### The data ###

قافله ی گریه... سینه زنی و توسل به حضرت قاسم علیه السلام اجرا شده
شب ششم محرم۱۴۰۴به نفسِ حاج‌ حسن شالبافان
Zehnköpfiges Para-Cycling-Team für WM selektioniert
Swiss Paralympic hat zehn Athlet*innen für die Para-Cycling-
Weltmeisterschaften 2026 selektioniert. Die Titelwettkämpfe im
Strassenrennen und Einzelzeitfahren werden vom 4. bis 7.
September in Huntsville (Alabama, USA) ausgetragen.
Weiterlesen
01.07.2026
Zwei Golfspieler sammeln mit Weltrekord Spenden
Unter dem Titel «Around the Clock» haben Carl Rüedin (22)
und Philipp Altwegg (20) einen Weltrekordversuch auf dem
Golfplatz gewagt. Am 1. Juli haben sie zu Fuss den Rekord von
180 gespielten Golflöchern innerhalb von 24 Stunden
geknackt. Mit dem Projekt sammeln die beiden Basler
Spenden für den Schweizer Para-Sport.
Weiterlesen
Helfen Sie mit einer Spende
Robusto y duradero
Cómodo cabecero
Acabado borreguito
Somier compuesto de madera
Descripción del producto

###

* What you have to do
Reproduce each entry precisely, so that nothing differs from the original.

* Response to this exercise
قافله ی گریه... سینه زنی و توسل به حضرت قاسم علیه السلام اجرا شده
شب ششم محرم۱۴۰۴به نفسِ حاج‌ حسن شالبافان
Zehnköpfiges Para-Cycling-Team für WM selektioniert
Swiss Paralympic hat zehn Athlet*innen für die Para-Cycling-
Weltmeisterschaften 2026 selektioniert. Die Titelwettkämpfe im
Strassenrennen und Einzelzeitfahren werden vom 4. bis 7.
September in Huntsville (Alabama, USA) ausgetragen.
Weiterlesen
01.07.2026
Zwei Golfspieler sammeln mit Weltrekord Spenden
Unter dem Titel «Around the Clock» haben Carl Rüedin (22)
und Philipp Altwegg (20) einen Weltrekordversuch auf dem
Golfplatz gewagt. Am 1. Juli haben sie zu Fuss den Rekord von
180 gespielten Golflöchern innerhalb von 24 Stunden
geknackt. Mit dem Projekt sammeln die beiden Basler
Spenden für den Schweizer Para-Sport.
Weiterlesen
Helfen Sie mit einer Spende
Robusto y duradero
Cómodo cabecero
Acabado borreguito
Somier compuesto de madera
Descripción del producto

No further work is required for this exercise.